Demi left the judging desk after that, and joined 5H for a performance of her own "Give Your Heart A Break." Finally Demi had something to keep her busy again, after losing her last contestant two weeks ago! All kidding aside, this was a pairing that worked. It was song that 5H had performed on the show before, so they were comfortable and loose, and Demi fit in with them perfectly. Simon, Demi's arch nemesis at times, even gave this performance a standing ovation and said, "It pains me to say this, but Demi Lovato, you were sensational. That is what I call pop perfection. Any time you want to join this group, Demi..."

Fifth Harmony wrapped things up with the Beatles' perennially crowd-pleasing (if overdone) "Let It Be," with Normani Hamilton giving some J.Hud realness and Dinah Jane Hansen sort of channeling Alicia Keys. This was really strong, and a great way to end the show, even if the actual harmonies were a bit lacking. "You guys are really magic happening right before our eyes. You've just come so far," said L.A. (though he wisely stopped short of comparing Fifth Harmony to the Beatles like he ridiculously did with Emblem3 last week, and he surprisingly didn't give them a hard time about their absence of harmonies). "You've blossomed as a group. You've come a long way," said a stankface-free Britney. "I'm really, really proud of you," gushed the group's unofficial sixth member, Demi. And then Simon went into campaign mode and said, "I know I'm biased, but I really do believe you deserve to win this competition." Yep, he's believed that since...um, last week.

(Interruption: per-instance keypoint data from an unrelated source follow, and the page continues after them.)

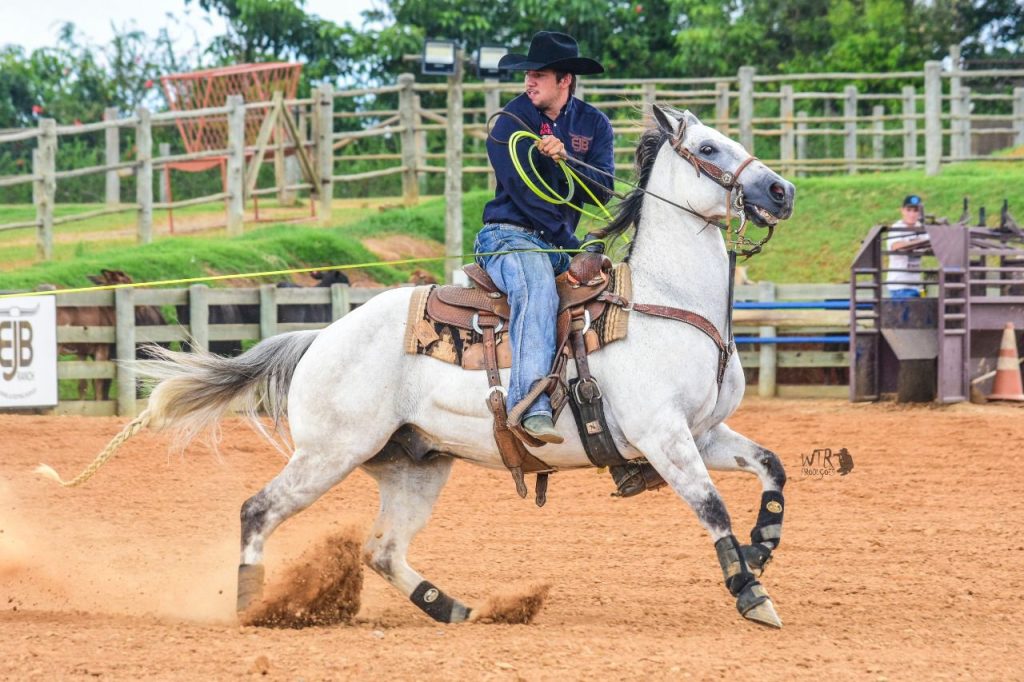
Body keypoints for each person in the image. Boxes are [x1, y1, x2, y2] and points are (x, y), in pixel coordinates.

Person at [474, 31, 615, 443]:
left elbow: (602, 191)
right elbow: (526, 195)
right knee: (536, 289)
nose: (528, 82)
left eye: (538, 75)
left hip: (557, 242)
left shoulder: (594, 124)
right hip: (508, 237)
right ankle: (530, 405)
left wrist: (568, 161)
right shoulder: (509, 124)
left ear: (564, 79)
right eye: (528, 75)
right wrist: (571, 246)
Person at [884, 194, 927, 298]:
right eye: (909, 210)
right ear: (902, 210)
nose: (912, 214)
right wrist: (918, 242)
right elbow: (896, 245)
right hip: (899, 285)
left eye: (915, 210)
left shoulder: (921, 229)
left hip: (917, 285)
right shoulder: (897, 228)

So, do Fifth Harmony deserve to win this competition? Well, based on this week's performances alone, I think the answer is yes. But based on the entire season's body of work, it's clear that Carly deserves it more. And I know Carly probably wants it more, and she will just be crushed if she does not win. And seeing a little kid's dreams get crushed on national TV is not fun. However, if either 5H or Carly prevail, I'll be cool with it, as long as the other still gets a record deal (albeit a probably less-than-$5-million one).

And at least we're going into Thursday's finale with a bit of suspense, which I had assumed this season's weekly leaderboard reveals had rendered an impossibility. So tune in Thursday to find out if my 5H prediction is true, or if my Tate prediction from last week was the correct one all along...or if Carly's pure talent can overcome all of this week's obstacles in the end. See you then.